Can summer holiday blues cause market crashes?

Why do summer holidays cause market plunges?It’s a trend that’s been noted through the years and has been called the “September effect” that inevitably sees stock markets take a plunge in the Autumn. Stocks drop and bonds rise as panic spreads throughout the financial world as if from nowhere.

According to a Wall Street Journal analysis, September is the only month that shows average declines over the 20, 50 and 100 years.

But what is the cause of this?

A professor at the Massachusetts Institute of Technology (MIT) has taken it upon herself to crunch the numbers and cast her investigative eye over this problem. Professor Lily Fang doesn't hold back the punches either, and blames summer holidays as the reason why autumn frequently spells disaster for shares.

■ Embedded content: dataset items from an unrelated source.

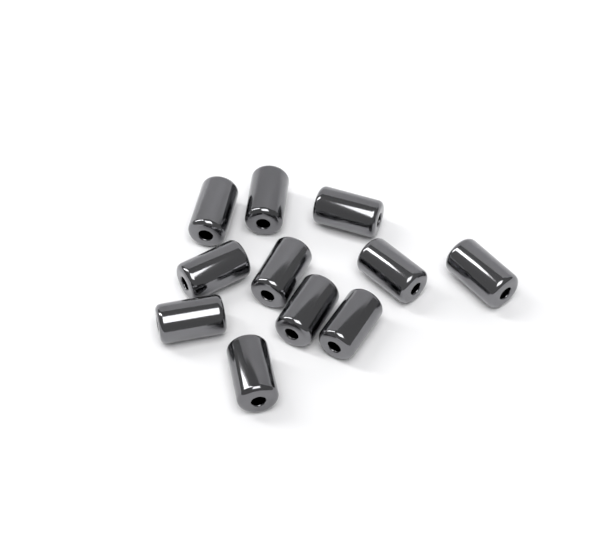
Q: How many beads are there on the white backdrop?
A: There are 11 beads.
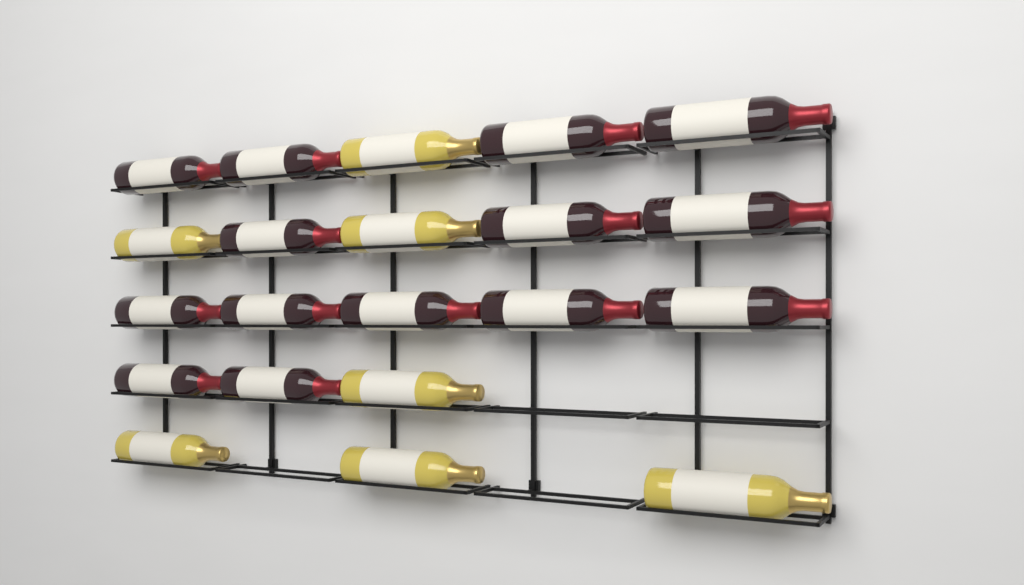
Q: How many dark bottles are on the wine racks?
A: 14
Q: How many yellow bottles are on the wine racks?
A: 7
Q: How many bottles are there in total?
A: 21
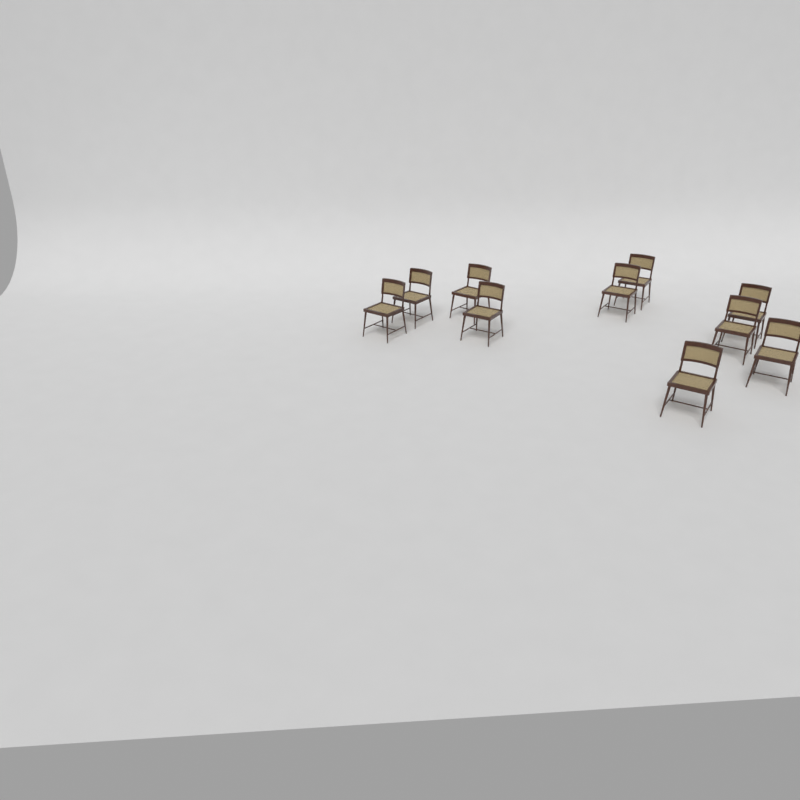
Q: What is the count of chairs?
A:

We can’t say we’re surprised either, as I’m sure we all know the effect an upcoming summer holiday can have, and the feeling you get when you return to the office. It’s a reward for all the long hours we’ve worked and deservedly so, especially when you take into account the amount of time those in the financial industry put in.

Everyone knows that in the run up to your holiday, you’re likely to do less work as the anticipation gets you so excited you are barely able to contain yourself. Then, whilst you’re on holiday, you tend to try and forget about work and relax, leaving those emails to be read “later”.

The nitty gritty details

That’s all well and good, but technically it doesn’t explain much. However, if you think about it, trading volumes in August are usually some of the lowest of the year. Therefore, the negative news mounts up until traders return from holiday, en masse.

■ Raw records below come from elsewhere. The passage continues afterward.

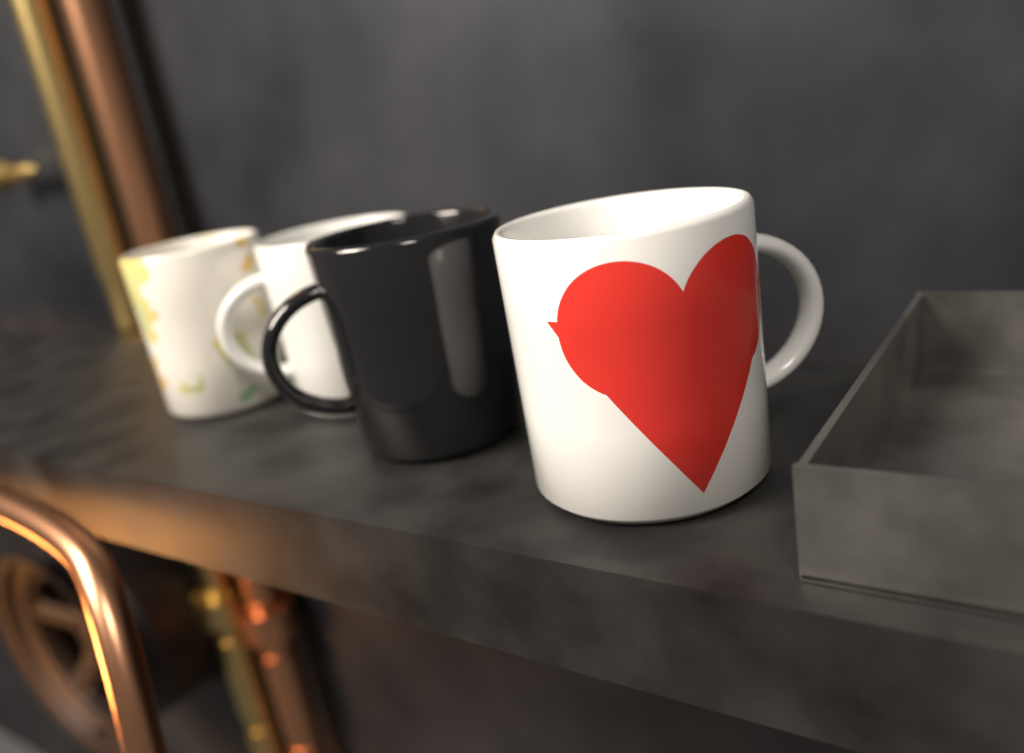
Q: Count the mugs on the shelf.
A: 4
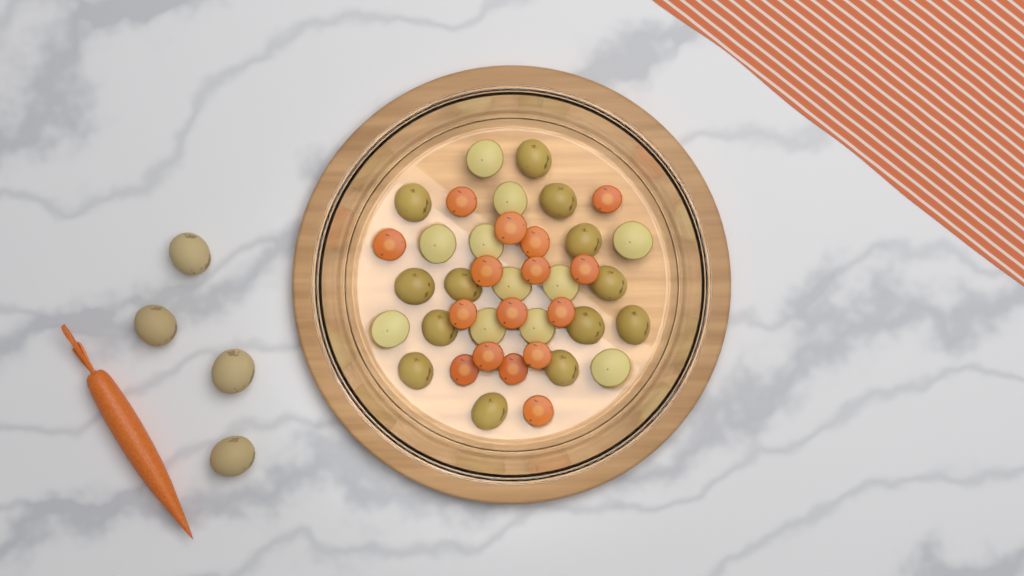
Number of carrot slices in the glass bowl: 16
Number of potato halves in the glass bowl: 24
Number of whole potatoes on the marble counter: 4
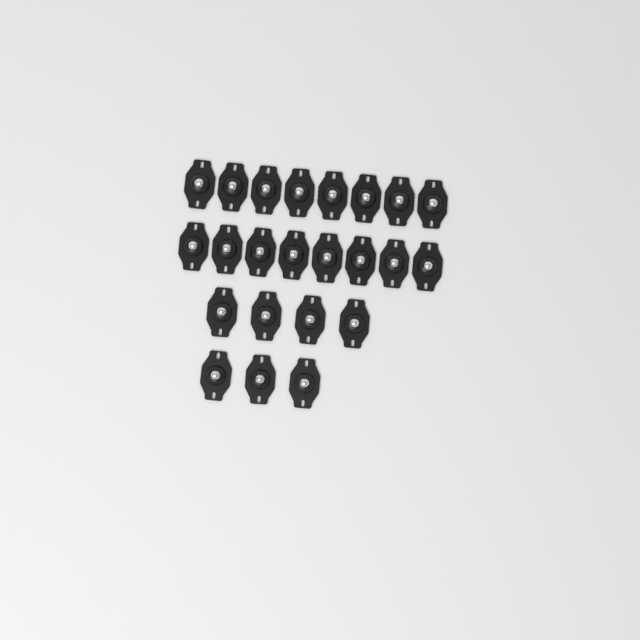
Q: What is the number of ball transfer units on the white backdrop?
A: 23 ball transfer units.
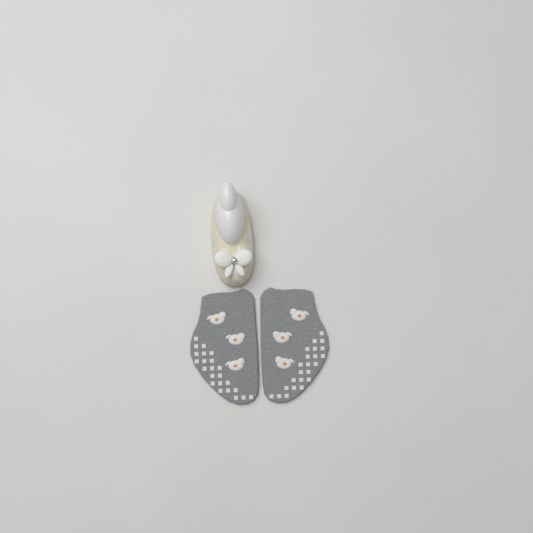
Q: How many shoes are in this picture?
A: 1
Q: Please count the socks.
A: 2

“The lower returns are exacerbated in September because during the long-duration school holiday that precedes it—summer—professional investors are collectively less focused on news and as a result, information is incorporated into stock prices more slowly,” said Prof. Lily Fang.

“This means that news released during the holidays gets incorporated into prices more slowly than other times. And after holidays, we see that delayed reaction. It is on average negative because bad news travels slowly. It is more difficult, and requires even more attention, to take advantage of bad news than good news,” she added.

Traders aren't superhuman

It highlights that markets are a product of human psychology and are therefore prone to the limitations of people, such as limited attention spans and the need for relaxing holidays.

“The main lesson here is that attention is a limited resource,” said Prof. Fang.

“We make the unrealistic assumption that since traders are professional investors, they are super machines with infinite attention spans. But the fact is: human beings are human beings,” she explained.